Let’s see how our estimation did. As a reminder, here is our original graph:

ggraph(hole_graph, layout = data_hole) + 
  geom_edge_link0(edge_alpha = 0.1) + 
  geom_node_point(aes(color = response)) +
  scale_color_viridis() +
  labs(color = "Response")

And here is our model, the piecewise constant approximation:

final_point_estimates = final_estimation_output$point_estimates
ggraph(final_graph, layout = data_hole) + 
  geom_edge_link0(edge_alpha = 0.1) + 
  geom_node_point(aes(color = final_point_estimates)) +
  scale_color_viridis() +
  labs(color = "Response Estimate")

Predicting on Test Data

Now that we have a model, let’s predict at all the points our space surveyors missed. Our test data points are stored in test_data_hole. The method by which we will predict is by taking each point to predict at, finding the closest vertex in our model (by Euclidean distance), and assigning it to the same cluster.
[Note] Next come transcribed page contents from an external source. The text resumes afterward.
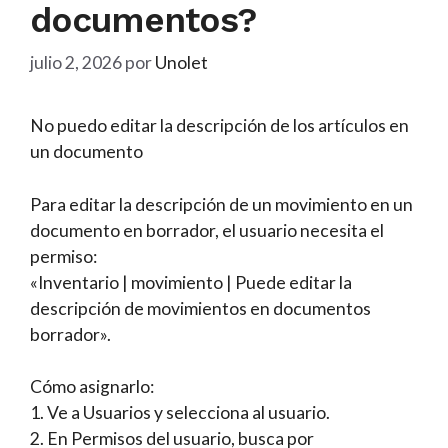
documentos?
julio 2, 2026
por
Unolet
No puedo editar la descripción de los artículos en
un documento
Para editar la descripción de un movimiento en un
documento en borrador, el usuario necesita el
permiso:
«Inventario | movimiento | Puede editar la
descripción de movimientos en documentos
borrador».
Cómo asignarlo:
1. Ve a Usuarios y selecciona al usuario.
2. En Permisos del usuario, busca por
Below is some code to find the closest vertex for each new point:

closest_point = function(new_point, existing_points) {
  return(unname(which.min(sqrt(colSums((new_point - t(existing_points))^2)))))
}

test_membership = rep(0, nrow(test_data_hole))
for(i in 1:nrow(test_data_hole)) {
  test_membership[i] = final_membership[closest_point(as.numeric(test_data_hole[i,]), data_hole)]
}

test_estimation_output = estimation_procedure(test_membership, test_response)
test_pred_response = test_estimation_output$point_estimates

Here is what the true response function applied to our testing data looks like:

ggplot(test_data_hole) + 
  geom_point(aes(x, y, color = test_response)) +
  scale_color_viridis(limits = c(-300, 500)) +
  labs(color = "Response")

And here is what our model predicted the response function of our testing data to look like:

ggplot(test_data_hole) + 
  geom_point(aes(x, y, color = test_pred_response)) +
  scale_color_viridis(limits = c(-300, 500)) +
  labs(color = "Predicted Response")

Not bad for such a simple procedure! Here is a histogram of the prediction errors from this method:

test_error = test_response - test_pred_response
ggplot() + 
  geom_histogram(aes(x = test_error), bins = 20) +
  labs(x = "Prediction Error")

And a graph of where these errors occur (dotted line overlays denote where discontinuities in the true response function lie):

ggplot(test_data_hole) + 
  geom_point(aes(x, y, color = abs(test_error))) +
  geom_abline(intercept = 0, slope = 1, linetype = "dotted") +
  geom_abline(intercept = 0, slope = -1, linetype = "dotted") +
  scale_color_viridis() +
  labs(color = "Absolute Prediction Error")

As we can see, even with a very simple combination of the four core graph operations we can recover a lot of information about the true response function.